Up until the oil shock of the 70's, Friedman was what Keynes had been a generation before -- a pariah. But, just as extreme conditions in the '30's forced a re -examination of the conventional wisdom, Friedman's prescriptions became the order of the day and -- like Keynes theories a generation before -- dogma. Essentially, the Friedman dogma held that, if an economy was to work well, Galbraith's counterveiling forces had to be dismantled in the name of freedom. If Galbraith viewed human nature skeptically, Friedman viewed the nature of that human institution -- government -- skeptically. His has been the prevailing economic paradigm for the last thirty years.
The problem in this new century is, however, that -- once again -- the policy is not working. Just as Keynes had never factored in a global oil cartel, Friedman's thought did not make room for globalization. In the Friedman paradigm, individual central banks exercise control over separate national economies. But now those central banks are, to some degree, hostages to international economic forces. They certainly are hard pressed to deal with a world where capital crosses international borders at the spead of light and the economic shifts which the flow of captial cause can be just as swift and brutal. Workers can lose their jobs as quickly as capital moves. Finding new and similarly remunerative employment takes a long time -- if such employment can be found at all. One simple lever is not enough to deal with a globalized economy. Once again, the cow is eating well; but not much of either quantity or quality is coming out the back end. Or as Jane Yellen, the president and chief executive of the Reserve Bank of San Francisco put it in a recent speech," much of the gain for macroeconomic performance has gone to just a small segment of the population -- those already in the upper part of the distribution."
In other words, while Friedman's policies encouraged economic growth and low inflation, they also encouraged tremendous economic inequality. According to Executive Paywatch, an AFL-CIO website, the pay differential between executives and their employees went from 80 to 1 in 1980 to 411 to 1 in 2005. And during this time, Yellan says, not only were many low wage jobs eliminated by technology, but "wages in the middle not only rose far more slowly than those at the top, they also rose more slowly than those at the bottom of the distribution." The folks who have felt the inequality most are the folks in the middle.

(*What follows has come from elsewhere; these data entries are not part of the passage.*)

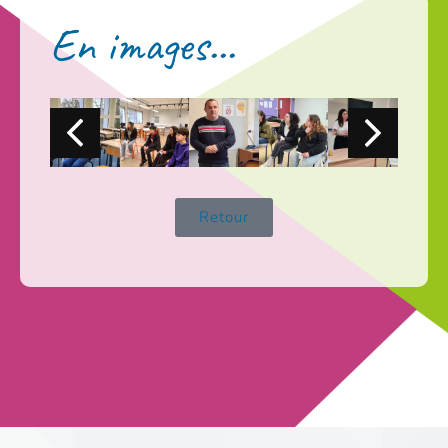
En images...
Retour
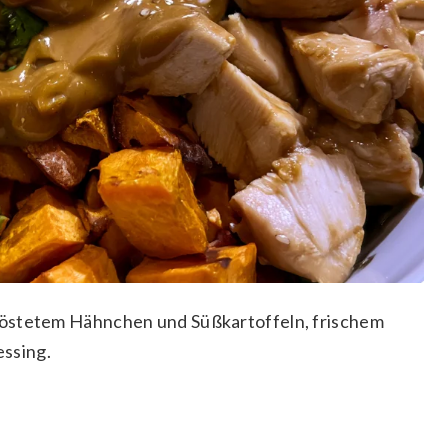
röstetem Hähnchen und Süßkartoffeln, frischem
ssing.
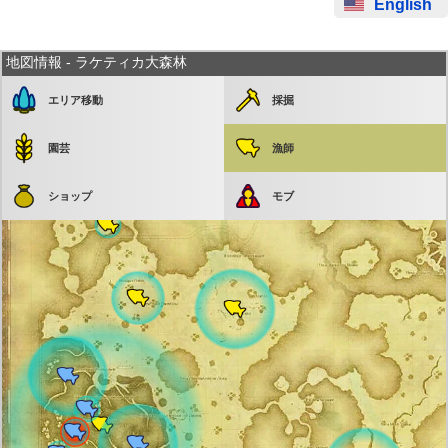
English
地図情報 - ラケティカ大森林
エリア移動
採掘
園芸
漁師
ショップ
モブ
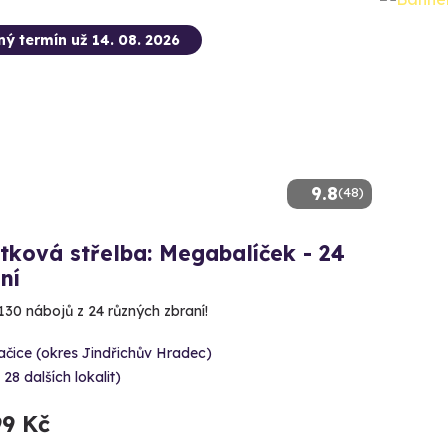
ný termín už 14. 08. 2026
9.8
(48)
tková střelba: Megabalíček - 24
ní
130 nábojů z 24 různých zbraní!
čice (okres Jindřichův Hradec)
 28 dalších lokalit)
99 Kč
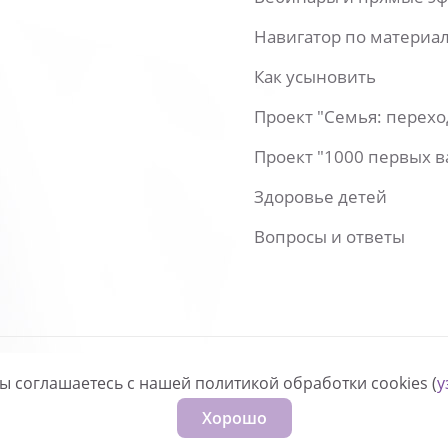
Навигатор по материа
Как усыновить
Проект "Семья: перех
Проект "1000 первых 
Здоровье детей
Вопросы и ответы
вы соглашаетесь с нашей политикой обработки cookies (
у
нфиденциальности
Хорошо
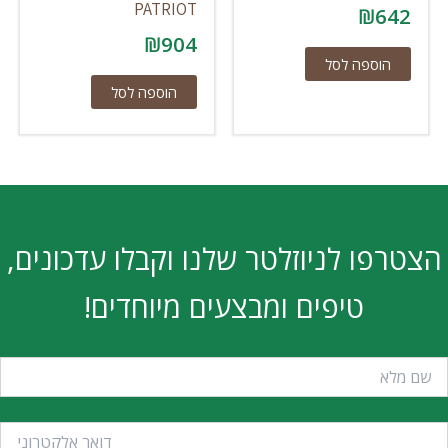
PATRIOT
₪
642
₪
904
הוספה לסל
הוספה לסל
הצטרפו לניוזלטר שלנו וקבלו עדכונים,
טיפים ומבצעים מיוחדים!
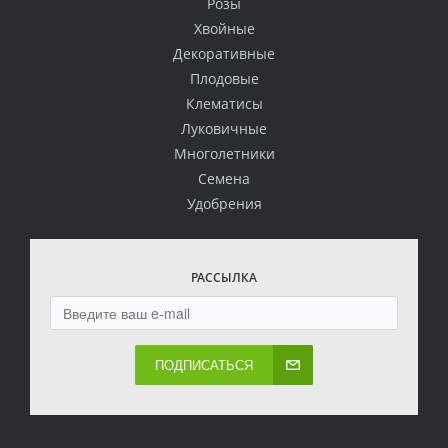
Розы
Хвойные
Декоративные
Плодовые
Клематисы
Луковичные
Многолетники
Семена
Удобрения
РАССЫЛКА
ПОДПИСАТЬСЯ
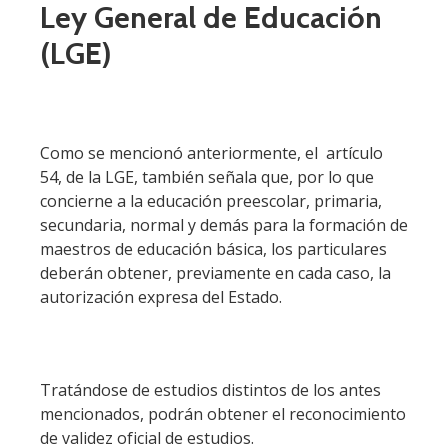
Ley General de Educación
(LGE)
Como se mencionó anteriormente, el artículo
54, de la LGE, también señala que, por lo que
concierne a la educación preescolar, primaria,
secundaria, normal y demás para la formación de
maestros de educación básica, los particulares
deberán obtener, previamente en cada caso, la
autorización expresa del Estado.
Tratándose de estudios distintos de los antes
mencionados, podrán obtener el reconocimiento
de validez oficial de estudios.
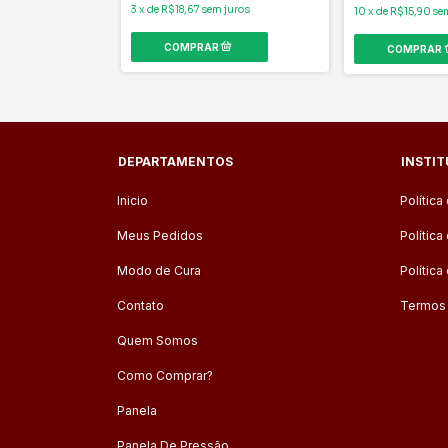
 juros
3
x
de
R$18,67
sem juros
10
x
de
R$15,90
se
DEPARTAMENTOS
INSTI
Inicio
Política
Meus Pedidos
Polític
Modo de Cura
Política
Contato
Termos
Quem Somos
Como Comprar?
Panela
Panela De Pressão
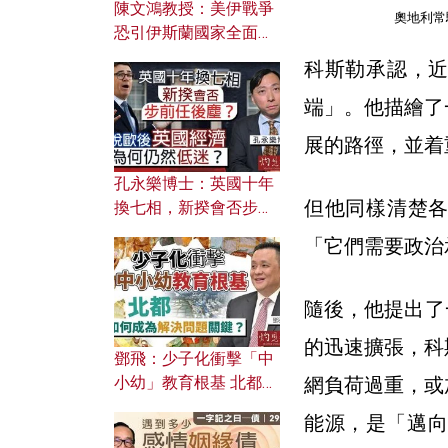
陳文鴻教授：美伊戰爭
奧地利常駐
恐引伊斯蘭國家全面反
撲？ 俄羅斯欲聯合伊朗
科斯勒承認，近
對付北約美國？
端」。他描繪了
展的路徑，並着
孔永樂博士：英國十年
但他同樣清楚
換七相，新揆會否步前
任後塵？脫歐後英國經
「它們需要政治
濟為何仍然低迷？
隨後，他提出了
的迅速擴張，科
鄧飛：少子化衝擊「中
網負荷過重，或
小幼」教育根基 北都如
何成為解決問題關鍵？
能源，是「邁向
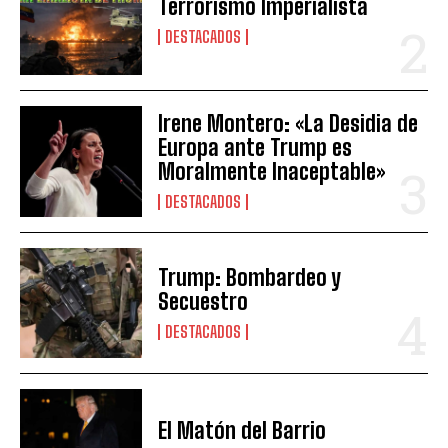
Terrorismo Imperialista
DESTACADOS
Irene Montero: «La Desidia de
Europa ante Trump es
Moralmente Inaceptable»
DESTACADOS
Trump: Bombardeo y
Secuestro
DESTACADOS
El Matón del Barrio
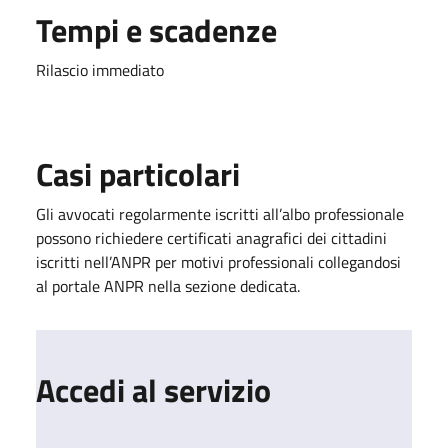
Tempi e scadenze
Rilascio immediato
Casi particolari
Gli avvocati regolarmente iscritti all’albo professionale
possono richiedere certificati anagrafici dei cittadini
iscritti nell’ANPR per motivi professionali collegandosi
al portale ANPR nella sezione dedicata.
Accedi al servizio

That record needs to be set alongside the thirty years from the beginning of World War II until the Great Downturn of the 1970's. According to Richard Parker, the author of a recent biography on Galbraith, from 1940 until 1970 median household income (adjusted for inflation) doubled, while from 1970 until 2000 the growth in the economy "made for a radical income and wealth distribution, as the fortunes of the rich increased, the poor stagnated, and the middle class suffered through the longest drought of real income gains since the Great Depression."
What all of this suggests is that it is dangerous to turn economists into high priests who speak eternal truths. Both Friedman and Galbraith are dead now. But, considering their humble origins, this development is more than a little ironic. Both men had far reaching influence in their time -- although Friedman's libertarianism returned us to a more brutal universe. However that may be, the point is that times change and dogma doesn't. Dogma is an appropriate subject for theology. But it has no place in economic theory. Once economics becomes theology, we are all in trouble. To find solutions for our times, we would be wise to begin looking to today's economic heretics.